### ASSIGNED TASK A:
Please reproduce a passage from the baseball game post below, beginning at the words "I am, I am, I" and stopping after the words "lot on display.".

I am, I am, I am Supermom....

I admit it, I took my role as supermom a little too far. Maybe it was the somewhat successful trip to Target, or the enforced bed time that led me to the false assumption I could take them to a baseball game.   It's all my sisters fault.  She had free tickets and offered to give them to me, plus one of my younger boys was on a playdate, so I thought I could handle 3 alone. I was mistaken.
I have not been to a baseball game that did not involve one of my own children since I was in my 20's.  This isn't even a major league park, just a local one, that is actually pretty nice.
As I was using all my upper body strength to force the 3 year old in the stroller, I should have realized this was not a good idea, but I didn't trust my gut.   Speaking of guts, there were a lot on display.
I try and have an open mind, and I understand that people come in all shapes and sizes, but what is great about living in 2013 is that clothes also come in all shapes and sizes. I will be damned if this women didn't know this.
When we turned in our vouchers for our tickets the ticket guy informed me that we didn't actually have seats, only the field. That was fine, but now I was cursing my sister because this was all her fault.  Her excuse was that she "had to go to mass" sure.  She knew what she was avoiding.
The other thing I forgot about baseball games is the mandatory cleavage.  I didn't get that memo.   Not that I have any to be showing off anyway.  However, just the other day while we were on our way to the pool I had to pull into a 7-11 and get cold drinks for everyone. The insulated bag was in the back buried under floaties and noodles and I had to bend over to get it.  In this neighborhood a mom bending over into a minivan in a pool cover up must be a hot ticket.   A car honked, a cat called, a guy sucked his teeth at me and I even got a whistle from a guy who was standing only about 4 feet away. That was creepy.  The bag was way way at the bottom of the trunk.  Parker appeared to be concerned.  "How did that guy do that?"  I assumed he meant why and began explaining that some guys are stupid and not gentleman like , then he interrupted me and said he wanted to know how the guy whistled so loud without using his fingers.
Maybe 15 years ago I would have felt violated or concerned for my safety, but that day I was almost welcoming a confrontation. I had a baseball...well ok,  t-ball bat in the back of my van and I would be happy to put it to good use, if I had the energy, which honestly I didn't.
As we made our way through the $5 popcorn stands and $4.50 cotton candy vendors we approached the bouncy house park.  As soon as I realized that the park had one, I knew that the action of the baseball game would go unnoticed by my boys.
$5 each later we were bouncing. Except that every other kid in the county was there and apparently without a parent and the lines to the bouncy slides and houses were all the way to Michigan.  Someone who does not understand the concept of a line is my 3 year old.  He also doesn't understand being forced to wear an admission bracelet or the words "get out".  Sometimes I wonder if I'm going to break his arm from lifting him with it when he drops like a sack of potatoes, but so far he is part Gumby.
He quickly got the reputation with the other kids as the kid who cuts and there was a universal solidarity to keep him from doing so.  Some how the other kids learned his name.  Trust me, he was not the only kid cutting.  But what I noticed is that there were not a lot of mothers around. A lot of fathers drinking beer but not a lot of moms except me apparently.

### ASSIGNED TASK B:
Write out the lines of the records that run from the line containing "left wrist: (887, 661, -6)" through the line containing "right shoulder: (734, 329, -1)", both included, leaving out the picture.

### RECORDS FOR THE EXERCISE:
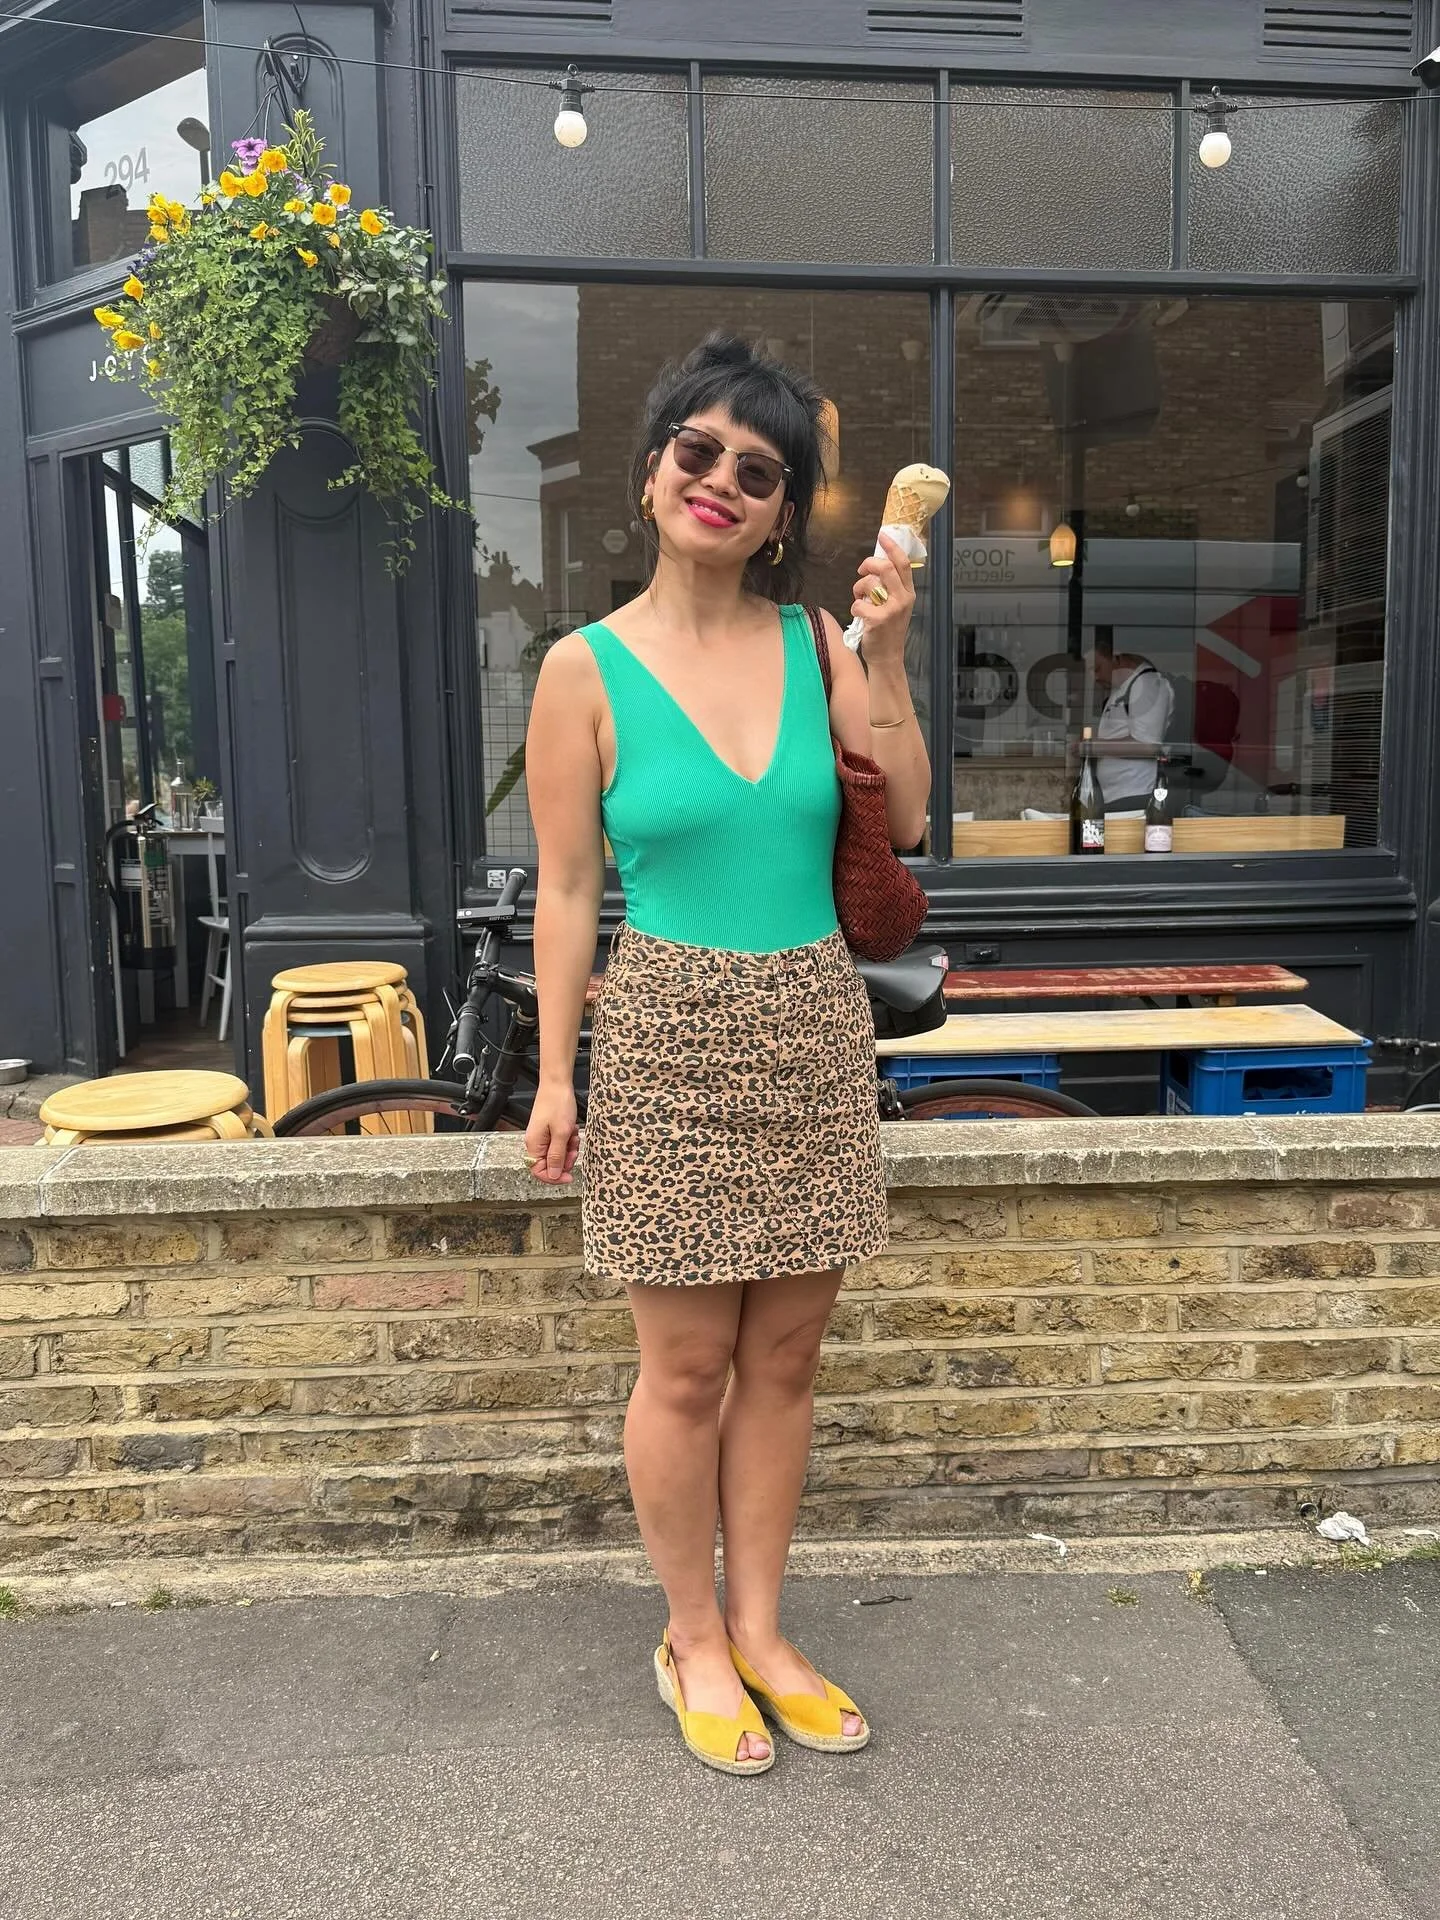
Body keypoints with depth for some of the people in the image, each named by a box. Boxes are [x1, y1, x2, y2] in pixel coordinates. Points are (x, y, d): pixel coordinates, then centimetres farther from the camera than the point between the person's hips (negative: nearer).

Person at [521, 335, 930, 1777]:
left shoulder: (814, 643, 5)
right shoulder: (586, 669, -3)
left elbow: (905, 822, 3)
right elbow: (566, 891, -2)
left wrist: (887, 661, -6)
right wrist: (555, 1073, -4)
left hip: (813, 1029, 4)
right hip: (670, 1037, -3)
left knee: (784, 1355, 13)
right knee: (688, 1365, 7)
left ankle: (758, 1629, 32)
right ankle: (692, 1640, 30)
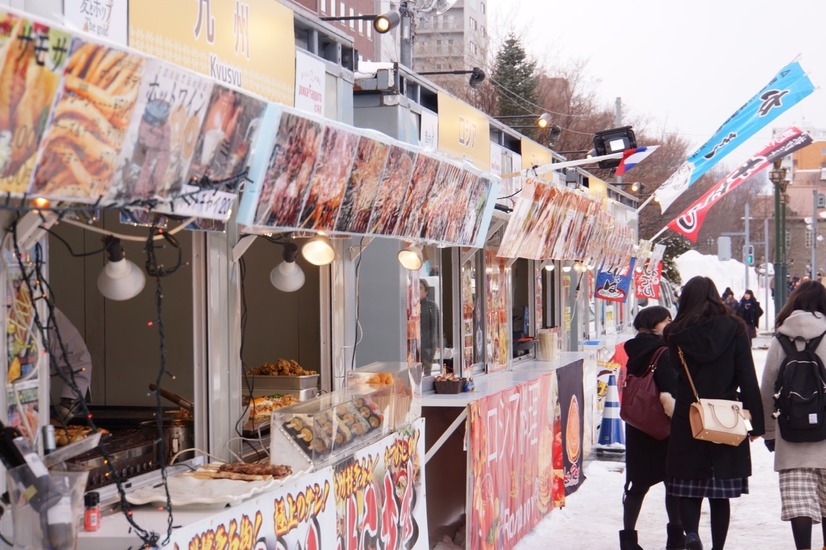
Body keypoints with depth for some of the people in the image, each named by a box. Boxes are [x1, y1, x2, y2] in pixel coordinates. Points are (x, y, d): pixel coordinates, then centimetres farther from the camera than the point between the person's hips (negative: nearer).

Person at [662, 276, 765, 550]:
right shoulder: (734, 329, -1)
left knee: (689, 488, 6)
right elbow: (748, 379, -3)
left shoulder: (675, 333, 0)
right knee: (720, 495, 9)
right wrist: (756, 421, -1)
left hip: (686, 422, 0)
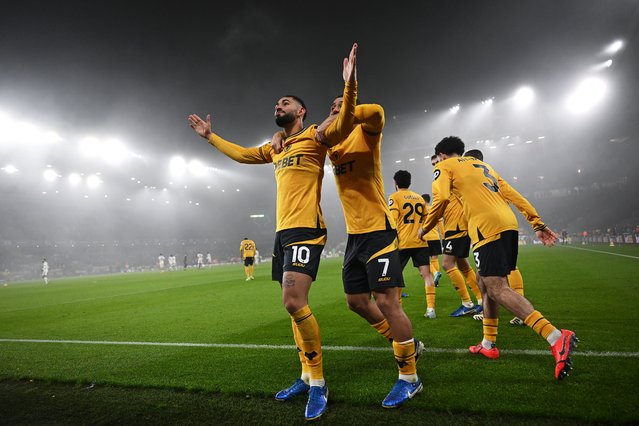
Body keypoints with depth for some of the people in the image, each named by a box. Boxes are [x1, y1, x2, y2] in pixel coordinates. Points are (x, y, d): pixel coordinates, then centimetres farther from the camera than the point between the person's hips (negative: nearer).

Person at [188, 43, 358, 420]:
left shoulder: (313, 137, 0)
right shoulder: (276, 147, 22)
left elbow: (343, 125, -18)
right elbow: (242, 154, 35)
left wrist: (349, 84, -29)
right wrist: (210, 136, 39)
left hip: (305, 230, -8)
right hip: (283, 232, 8)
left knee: (294, 302, -18)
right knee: (295, 306, 9)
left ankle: (318, 383, -2)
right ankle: (308, 376, 22)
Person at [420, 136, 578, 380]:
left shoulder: (444, 167, 9)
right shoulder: (482, 165, 30)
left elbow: (441, 198, -11)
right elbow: (512, 195, 23)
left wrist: (425, 228, 2)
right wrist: (537, 223, 20)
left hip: (487, 227, -9)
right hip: (509, 225, 9)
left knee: (497, 289, -12)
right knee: (486, 284, 16)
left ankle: (556, 337, -24)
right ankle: (488, 344, 23)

### WRITTEN SOLUTION A:
I am, I am, I am Supermom....

I admit it, I took my role as supermom a little too far. Maybe it was the somewhat successful trip to Target, or the enforced bed time that led me to the false assumption I could take them to a baseball game.   It's all my sisters fault.  She had free tickets and offered to give them to me, plus one of my younger boys was on a playdate, so I thought I could handle 3 alone. I was mistaken.
I have not been to a baseball game that did not involve one of my own children since I was in my 20's.  This isn't even a major league park, just a local one, that is actually pretty nice.
As I was using all my upper body strength to force the 3 year old in the stroller, I should have realized this was not a good idea, but I didn't trust my gut.   Speaking of guts, there were a lot on display.

### WRITTEN SOLUTION B:
left wrist: (887, 661, -6)
right wrist: (555, 1073, -4)
left hip: (813, 1029, 4)
right hip: (670, 1037, -3)
left knee: (784, 1355, 13)
right knee: (688, 1365, 7)
left ankle: (758, 1629, 32)
right ankle: (692, 1640, 30)
Body keypoints with depth for some of the people in the image, each named by a box. Boxes are [x1, y1, x2, y2] in pixel coordinates. Points are (x, y, d): pixel coordinates, then centimetres farther from the camera than the point between the person's hips (negative: nearer).

Person at [662, 276, 765, 550]:
right shoulder: (734, 329, -1)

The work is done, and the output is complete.